(ОТРЫВОК ДЛЯ ЧТЕНИЯ):

========

После ‘Уед.’ я стал получать совершенно другого тона письма. Как мне дорог этот тон, как мне нужны эти письма.
О литературе моей, ‘как написано‘, ‘умно ли’, — ни слова. Все письма говорят из человека к человеку, из сердца к сердцу.
Да ведь, по правде-то, и я люблю только свое ‘Уед.’ и ‘Оп. л.’.

* * *

6.II.1914
…да писатели — просто шушера около общества. Сколько я бывал в домах у писателей, я замечал, что в них вообще никакой жизни нет, никакого лица нет и никакого ни к чему интереса.
‘Неинтересное об неинтересном’. Так можно озаглавить и все их разговоры. — Кто написал какую статью. — Она остроумна. — Нет, я не нахожу, что остроумно (спор, почему сие ‘в-шестых’). — Тот сделал выпад против того-то. — Анненский вообще очень симпатичный человек. — Правительство опять провалилось. — Такое-то высокое лицо в близких отношениях с такою-то женщиною. В ‘Речи’ я больше не участвую, потому что туда принимают только одних евреев и даже в конторе нет нееврея или нееврейки (это — буквально).
В ‘Русском Слове’ платят хорошо: там главная сила — не редактор, а Дорошевич. — Дорошевич начал свою карьеру с ‘Одесского листка’.
Тут не течет крови ни под одним словом. И все слова вы сейчас же забываете. И возвращаетесь домой как оглушенный.
Пустыми звуками в бессодержательном пространстве. Курятник. Огороженное место, где куры и петухи. Они обыкновенно клохчут и суетятся. Но о чем — не поймешь.

* * *

7.II.1914
‘Но все же вы видите, что России все не удается’…
— Вот поэтому-то я особенно с нею, и говорю: Ты Великая и Славная…
‘Но ведь это не эмпирика, а свыше. Ее оставил Б…’
— Теперь-то я особенно ее и люблю.
‘Значит, вы идете против Христа…’
— Убирайтесь к черту.

========

(ПОКАЗАННЫЕ ДАННЫЕ):

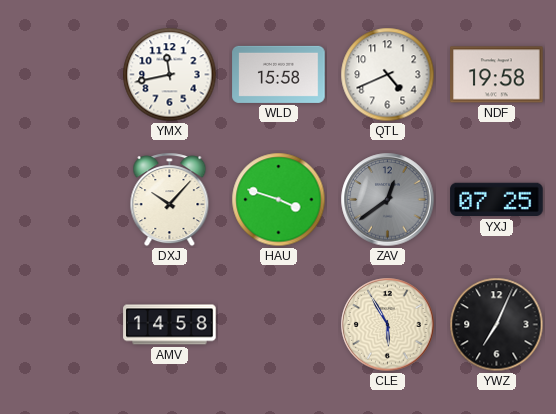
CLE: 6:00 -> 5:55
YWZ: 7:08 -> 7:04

========

(СУТЬ ЗАДАНИЯ): Каким заглавием, согласно отрывку для чтения, можно назвать все разговоры писателей?

(ОТВЕТ): «Неинтересное об неинтересном».